■ **Stored records**:
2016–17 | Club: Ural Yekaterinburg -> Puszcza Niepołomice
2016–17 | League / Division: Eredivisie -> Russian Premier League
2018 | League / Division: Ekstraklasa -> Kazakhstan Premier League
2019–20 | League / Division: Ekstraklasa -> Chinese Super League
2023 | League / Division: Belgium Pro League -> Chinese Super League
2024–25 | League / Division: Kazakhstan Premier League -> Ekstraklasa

---

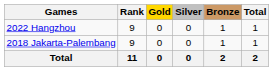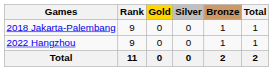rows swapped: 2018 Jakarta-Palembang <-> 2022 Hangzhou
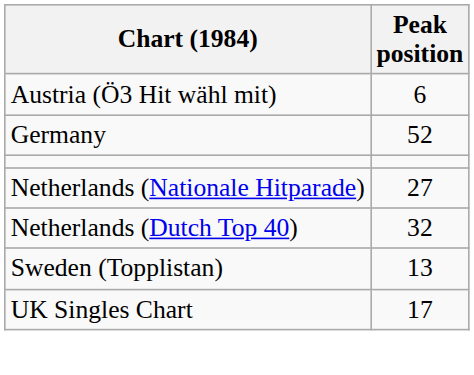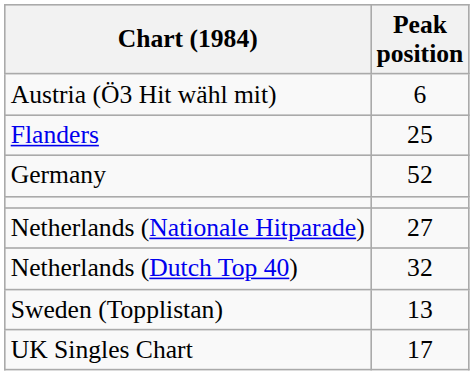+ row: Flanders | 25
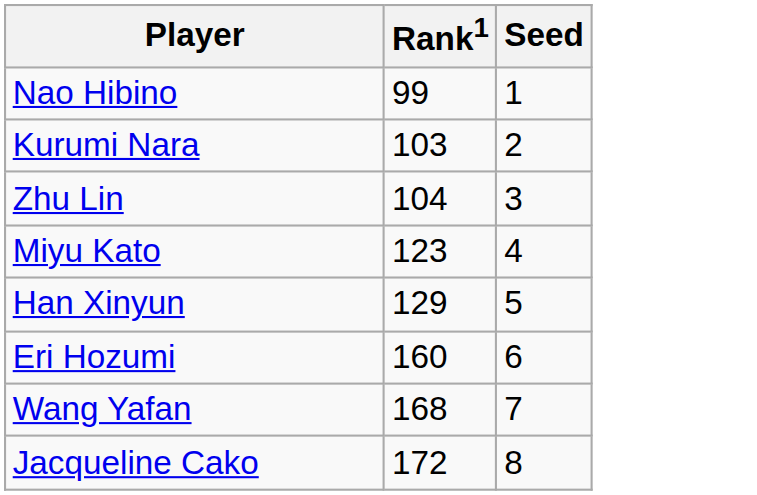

■ **What the exercise asks**: Reproduce verbatim the rows beginning with the line that contains "2016–17 | Club: Ural" and continuing through the line that contains "2024–25 | League", including both of those lines.

■ **Reply to the task**:
2016–17 | Club: Ural Yekaterinburg -> Puszcza Niepołomice
2016–17 | League / Division: Eredivisie -> Russian Premier League
2018 | League / Division: Ekstraklasa -> Kazakhstan Premier League
2019–20 | League / Division: Ekstraklasa -> Chinese Super League
2023 | League / Division: Belgium Pro League -> Chinese Super League
2024–25 | League / Division: Kazakhstan Premier League -> Ekstraklasa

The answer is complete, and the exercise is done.